→ Assignment: Please give back everything from the start of the lines down to the line containing "VER MAIS FOTOS", changing "Minikleider" to "Kurze Kleider" and keeping all else the same. Leave the pictures out of your answer.

→ Stored data:
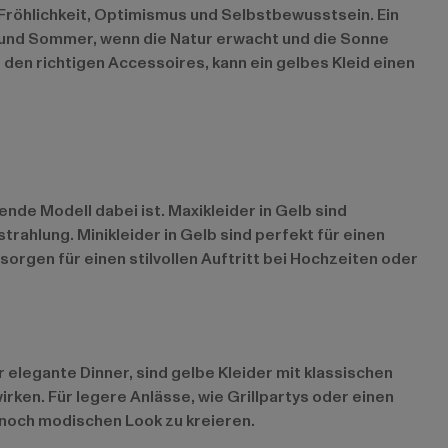
r Fröhlichkeit, Optimismus und Selbstbewusstsein. Ein
g und Sommer, wenn die Natur erwacht und die Sonne
t den richtigen Accessoires, kann ein gelbes Kleid einen
nde Modell dabei ist. Maxikleider in Gelb sind
ahlung. Minikleider in Gelb sind perfekt für einen
 sorgen für einen stilvollen Auftritt bei Hochzeiten oder
elegante Dinner, sind gelbe Kleider mit klassischen
wirken. Für legere Anlässe, wie Grillpartys oder einen
ennoch modischen Look zu kreieren.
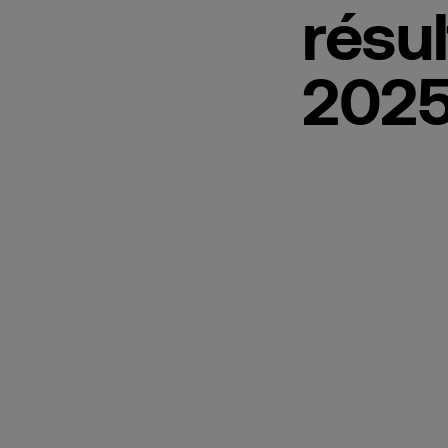
résu
202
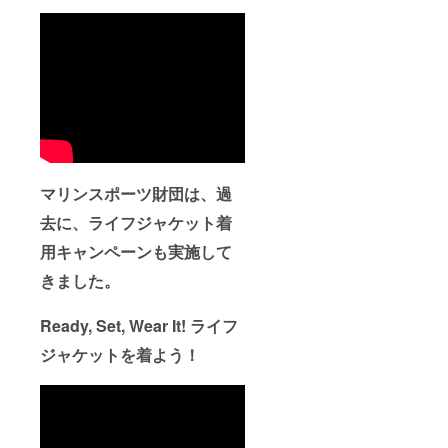
マリンスポーツ財団は、過
去に、ライフジャケット着
用キャンペーンも実施して
きました。
Ready, Set, Wear It! ライフ
ジャケットを着よう！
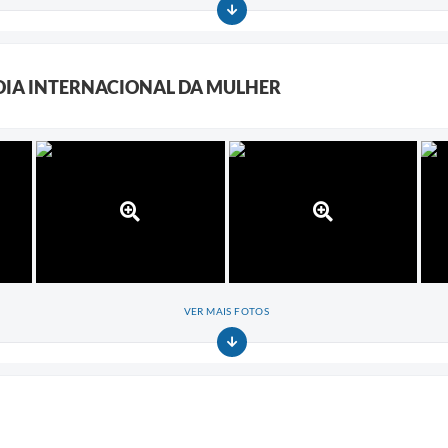
DIA INTERNACIONAL DA MULHER
VER MAIS FOTOS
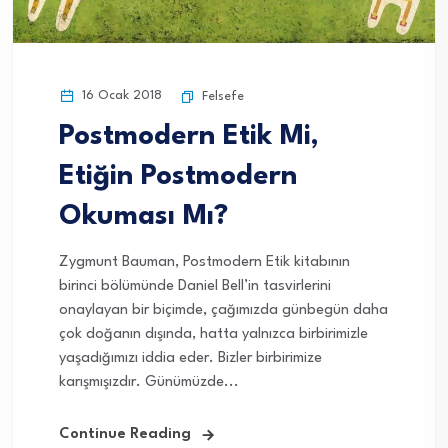
16 Ocak 2018
Felsefe
Postmodern Etik Mi,
Etiğin Postmodern
Okuması Mı?
Zygmunt Bauman, Postmodern Etik kitabının
birinci bölümünde Daniel Bell’in tasvirlerini
onaylayan bir biçimde, çağımızda günbegün daha
çok doğanın dışında, hatta yalnızca birbirimizle
yaşadığımızı iddia eder. Bizler birbirimize
karışmışızdır. Günümüzde...
Continue Reading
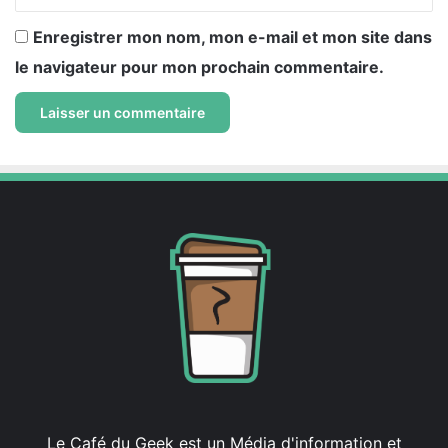
Enregistrer mon nom, mon e-mail et mon site dans
le navigateur pour mon prochain commentaire.
Le Café du Geek est un Média d'information et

→ Finished exercise:
r Fröhlichkeit, Optimismus und Selbstbewusstsein. Ein
g und Sommer, wenn die Natur erwacht und die Sonne
t den richtigen Accessoires, kann ein gelbes Kleid einen
nde Modell dabei ist. Maxikleider in Gelb sind
ahlung. Kurze Kleider in Gelb sind perfekt für einen
 sorgen für einen stilvollen Auftritt bei Hochzeiten oder
elegante Dinner, sind gelbe Kleider mit klassischen
wirken. Für legere Anlässe, wie Grillpartys oder einen
ennoch modischen Look zu kreieren.
résu
202
マリンスポーツ財団は、過
去に、ライフジャケット着
用キャンペーンも実施して
きました。
Ready, Set, Wear It! ライフ
ジャケットを着よう！
DIA INTERNACIONAL DA MULHER
VER MAIS FOTOS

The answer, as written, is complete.